How to evaluate an AI agent before trusting it with real work
A convincing demo doesn't mean an agent will work with your data, your edge cases, and your constraints.

An AI agent demo is almost always impressive. Clean data, happy path flows, someone who knows the system operating it. Real production is messier, and most agents that wow you in a meeting fail quietly in the field.
Evaluating an agent before you commit to production requires moving past the demo into structured testing with your actual use cases.
The demo problem
When a vendor or internal team shows you an AI agent, you're seeing optimized conditions. The data is clean. The test cases are curated. The person running it knows exactly what the agent can and cannot do.
In production, your data is messier. Your edge cases are weirder. Your users will try things you didn't anticipate. And you won't have someone babysitting the agent.
This doesn't mean the demo is dishonest. It means you need your own evaluation framework to figure out whether the agent works for your specific problem.
Building your evaluation framework
Start by defining what "works" means. This is harder than it sounds. Is it 90% accuracy? 95%? Does accuracy matter if the agent occasionally makes high-cost mistakes? Is it better to make no decision than to make a wrong one?
For most business processes, you care about three things: correctness, speed, and cost. You need to define your acceptable thresholds for all three.
Next, create test cases from your actual data and workflows. Not cleaned data, not happy paths, but real requests from real users. Include the requests that typically cause problems. If you know agents tend to struggle with certain patterns, test those specifically.
Run the agent through your test suite. Score each outcome as correct, incorrect, or uncertain. Track false positives, false negatives, and escalations. This is your baseline performance.
Now do something most teams skip: test the agent's behavior when it fails. When the agent doesn't know the answer, does it escalate gracefully or does it make something up? Does it know the limits of its own knowledge? Can a user tell when the agent is uncertain?
Critical evaluation questions
Does the agent explain its reasoning? You need to understand why the agent made a decision, not just what it decided. This matters for debugging when something goes wrong, and it matters for your users' trust.
Can you adjust how much the agent is allowed to do autonomously? Some decisions should always go to a human. Other decisions can run autonomously until they hit certain thresholds. Your agent should let you configure this, not force you into all-or-nothing.
How does the agent handle edge cases? Every business process has weird cases. Orders for $0. Requests from invalid account types. Data that shouldn't exist but does. Does your agent handle these gracefully or do they break it?
What happens when integrations fail? If the agent needs to call your CRM and the CRM is slow, does the agent time out gracefully? Does it retry? Does it escalate? You need to know this works before it happens at scale.
Can you observe what the agent is doing? You need logging that shows what the agent saw, what it decided, and why. You need to be able to audit the agent's decisions later. If the vendor says you can't see this level of detail, that's a red flag.
Testing with production pressure
Demo evaluation finds obvious failures.
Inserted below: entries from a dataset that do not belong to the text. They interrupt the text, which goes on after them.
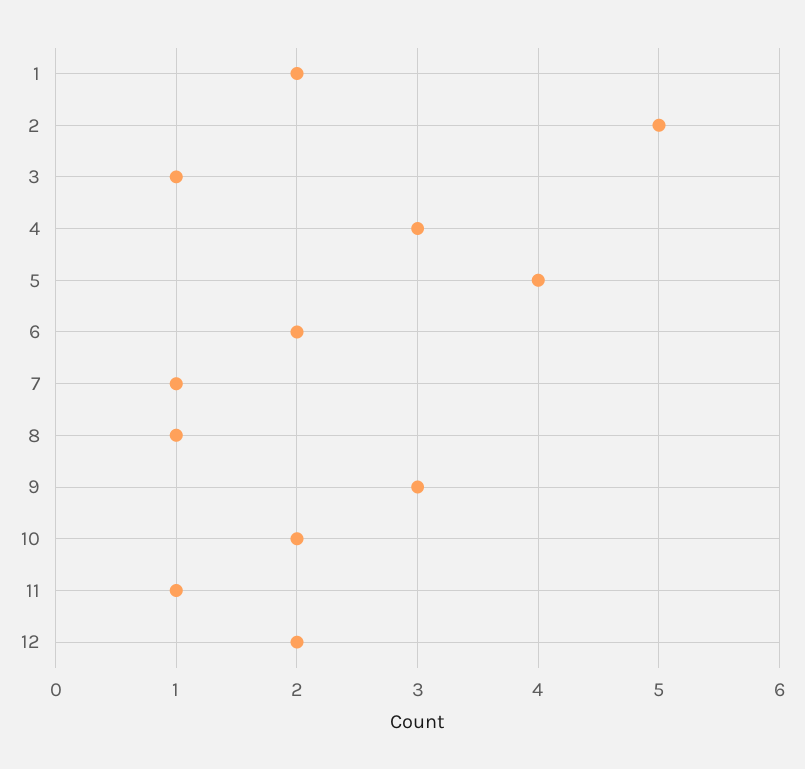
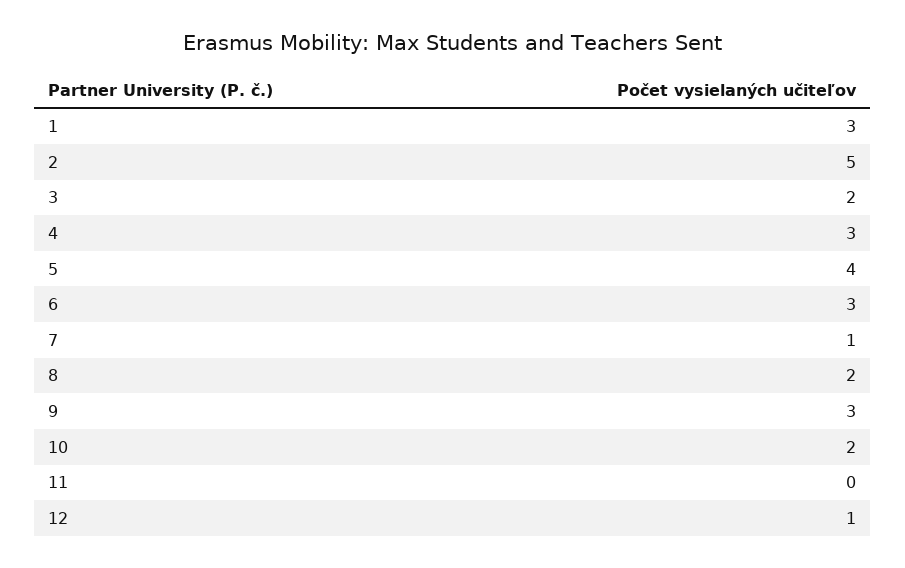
1: 2 -> 3
3: 1 -> 2
6: 2 -> 3
8: 1 -> 2
11: 1 -> 0
12: 2 -> 1

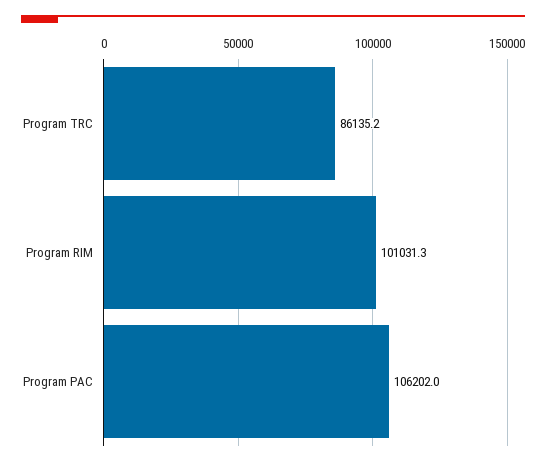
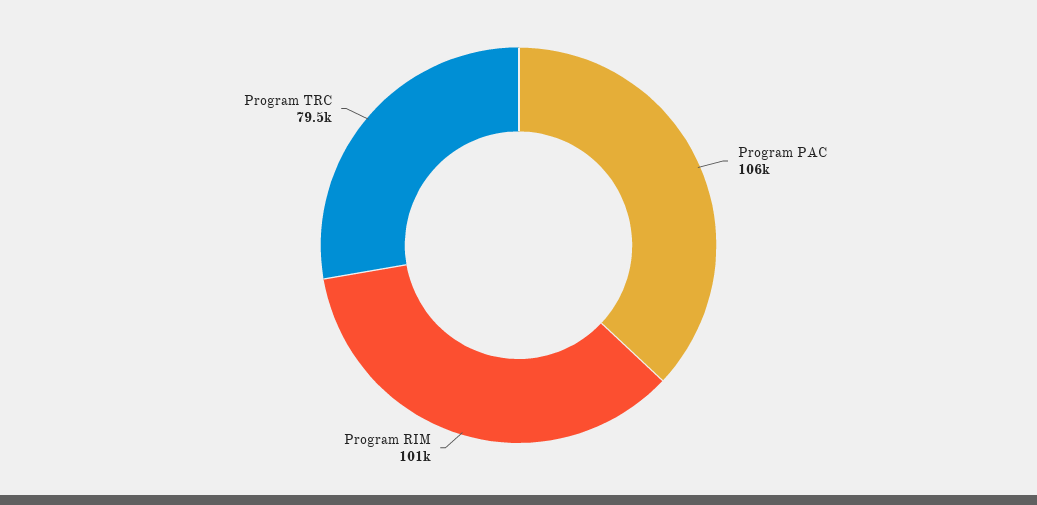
Program TRC: 86135.2 -> 79500

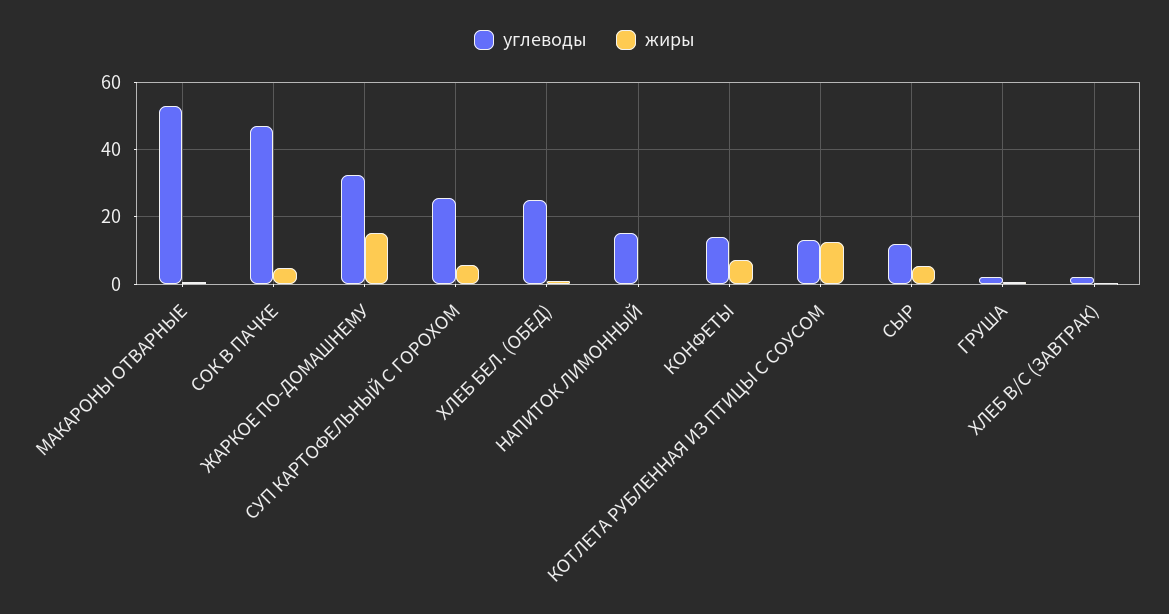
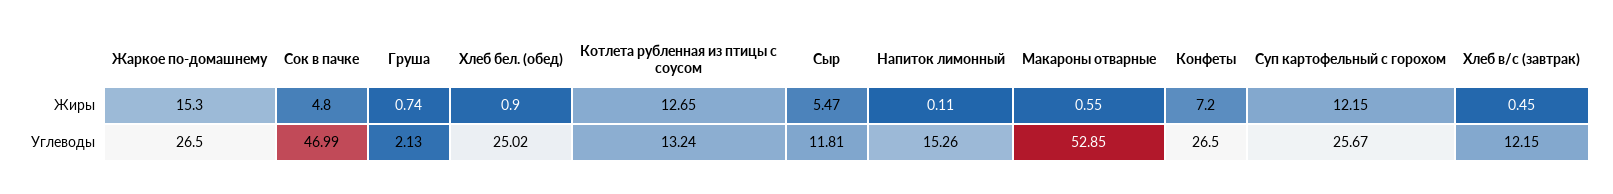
углеводы, ЖАРКОЕ ПО-ДОМАШНЕМУ: 32 -> 26.5
жиры, СУП КАРТОФЕЛЬНЫЙ С ГОРОХОМ: 6 -> 12.15
углеводы, КОНФЕТЫ: 14 -> 26.5
углеводы, ХЛЕБ В/С (ЗАВТРАК): 2 -> 12.15

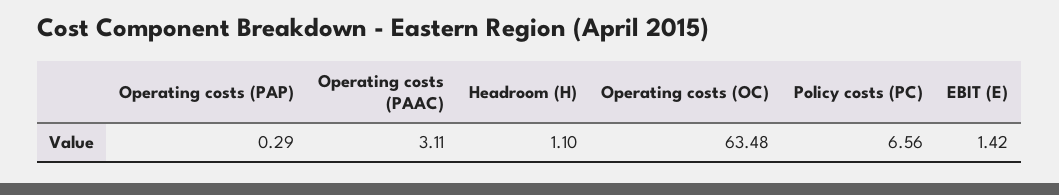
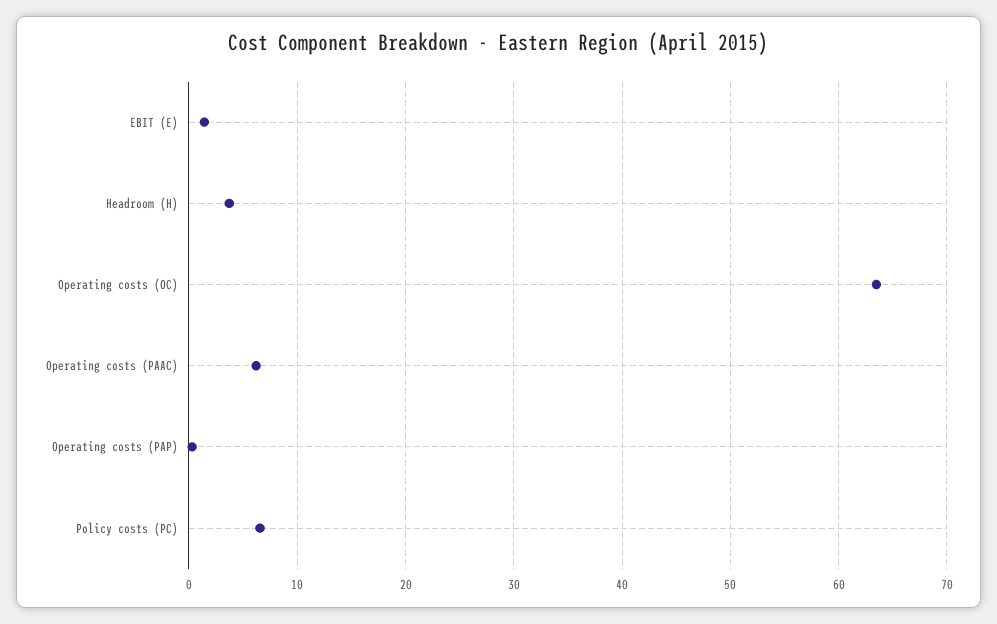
Operating costs (PAAC): 3.11 -> 6
Headroom (H): 1.1 -> 4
Production testing finds subtle ones.
Before you go fully live, run the agent on real traffic at a reduced scale. Maybe it handles 5% of requests, or a specific subset of customers. Monitor obsessively. Track accuracy, speed, edge cases, and failure modes. Let it run for at least a week, long enough to see variance and patterns.
The goal isn't perfection. It's finding the failures that only show up at scale, then deciding whether you can live with them or need to adjust the agent.
The red flags
If a vendor won't let you test with your own data, that's a red flag. You need to evaluate against realistic scenarios.
If the agent can't explain its reasoning or show you its work, that's a red flag. You're delegating decisions to a black box, which is risky.
If the success rate drops significantly when you test with messier data than the demo, that's a red flag. It probably means the agent was tuned to the demo cases and won't generalize.
If the agent doesn't have clear failure modes or escalation logic, that's a red flag. Every agent will eventually face something it can't handle. You need to know what happens then.
What we evaluate
We take agents seriously when evaluating for production deployment. We run them through test suites with hundreds of cases. We deliberately try to break them. We test edge cases. We test with different data distributions than the training examples.
We spend time understanding not just whether the agent works, but how it works. We trace decisions back to the reasoning. We figure out which inputs cause problems and whether we can avoid those inputs or handle them differently.
We test failure modes extensively. We want to know exactly when the agent will escalate, when it will retry, when it will time out. We want production to hold no surprises.
If you're evaluating an AI agent for your business, don't just watch the demo. Get your hands on it. Test it with your data. Break it. See how it behaves when something goes wrong. That's where you'll learn what you're actually getting.
Ready to test your first agent? Start with a realistic test suite from your actual workflows and see where it breaks.